> [作業一覧]:
1: 分析法の評価項目に関する文章によると、定量法で真度の指標とするものは何ですか。
2: 分析法の評価項目に関する文章を、最後の文の後から書き継いでください。

> [学習用テキスト]:
+ + + +

定性検査法では、ネガティブコントロールを含む試料で定性範囲を確認する。それぞれの濃度で5~10の繰り返しを行う。濃度に対して陽性率をプロットする。
・適用できるマトリクス
適用可能なマトリクスを明示的に示す。
・真度
定量法では、適切な範囲の濃度を添加した試料からの回収率を、真度の指標とする。6試料でそれぞれ3濃度における回収率を示す。
定性法では既存の方法と比較する。
・精度
定量法では、異なる日間、分析者間、検量線間、試薬間、マトリクス間のRSDを示す。定性法では、数種類の濃度での正答率・偽陽性・偽陰性率で表す。
・既存の方法との比較
可能ならば既存の方法(バリデートされた方法が望ましい)との比較を行うことが、強く推奨される。
・交差反応性
類似物質、代謝物、マトリクス中に存在する可能性のある成分への反応性。
・安定性
時間、温度、凍結・融解サイクルに対する、キットの各部の頑健さを評価する。
・検出限界
定量検査法では、マトリクスブランクの平均値+3標準偏差を、分析対象の濃度に変換する。
・定量限界
マトリクス毎に、少なくとも6個の添加サンプルを実際に分析して決定する。
・偽陽性・偽陰性率
定性検査法に適用される。
・頑健性
試験環境で起こりうるわずかな変化による試験系の変動の程度の試験。

+ + + +

(抽出したページのテキストデータ)

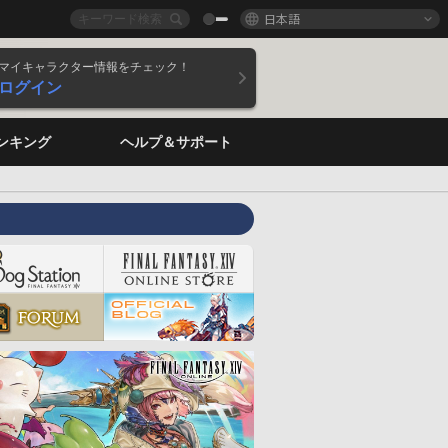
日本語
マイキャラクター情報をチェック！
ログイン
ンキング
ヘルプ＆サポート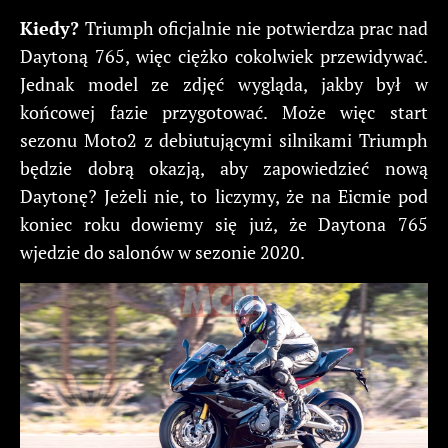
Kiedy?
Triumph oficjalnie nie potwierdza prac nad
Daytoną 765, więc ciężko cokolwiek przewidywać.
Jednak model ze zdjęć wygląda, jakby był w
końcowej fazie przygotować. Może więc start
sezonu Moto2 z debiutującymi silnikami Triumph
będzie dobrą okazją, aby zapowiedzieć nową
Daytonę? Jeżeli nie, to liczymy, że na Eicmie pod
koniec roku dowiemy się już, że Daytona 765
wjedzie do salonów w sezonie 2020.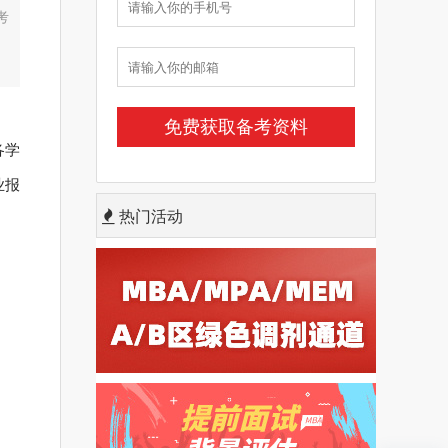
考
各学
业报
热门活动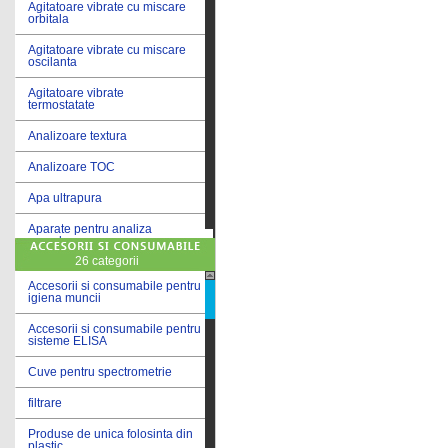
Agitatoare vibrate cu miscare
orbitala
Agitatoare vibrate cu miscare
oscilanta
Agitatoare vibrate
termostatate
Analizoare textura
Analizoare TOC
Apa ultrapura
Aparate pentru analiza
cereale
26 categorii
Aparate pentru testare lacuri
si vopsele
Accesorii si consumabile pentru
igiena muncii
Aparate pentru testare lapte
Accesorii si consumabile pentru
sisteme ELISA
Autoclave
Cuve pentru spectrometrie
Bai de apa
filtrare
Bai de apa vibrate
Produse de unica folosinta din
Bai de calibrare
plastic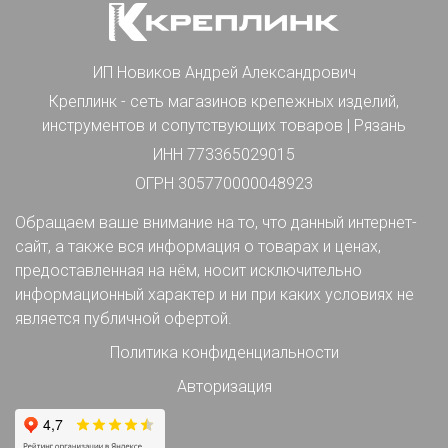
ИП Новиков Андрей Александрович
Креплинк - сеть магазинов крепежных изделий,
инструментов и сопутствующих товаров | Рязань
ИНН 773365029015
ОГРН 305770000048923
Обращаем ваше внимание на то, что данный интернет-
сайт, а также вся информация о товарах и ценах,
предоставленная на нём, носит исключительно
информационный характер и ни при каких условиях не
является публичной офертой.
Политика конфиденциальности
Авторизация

+ + + +

> [課題別の解答]:
1: 適切な範囲の濃度を添加した試料からの回収率です。

2:
2.5 単一試験室におけるバリデーション(single laboratory validation)
試験室間試験の前に分析法の実行可能性を確認する。コラボラティブデータが得られない、あるいは正式なコラボラティブトライアルの実施が現実的ではない場合に、分析法の信頼性の証拠を提供する。既にバリデートされた方法が正しく使用されていることを保証する等の目的のために、1試験室におけるバリデーションが行われる。このバリデーションについては、IUPACの技術報告が調和ガイドラインを提供している。その中の勧告では、
・ 可能及び現実的ならば、国際的プロトコルに適合したコラボラティブトライアルで性能を評価された分析法を使用する。
・ そのような分析法がない場合には、顧客に分析データを提供する前に試験室内で分析法をバリデートする。
・ 単一試験室バリデーションでは、以下の中から適切な性能を選んで評価する:適用性、特異性、真度、精度、範囲、定量下限、検出下限、感度、頑健性。どの性能を選ぶかは、顧客の要求を考慮して決定する。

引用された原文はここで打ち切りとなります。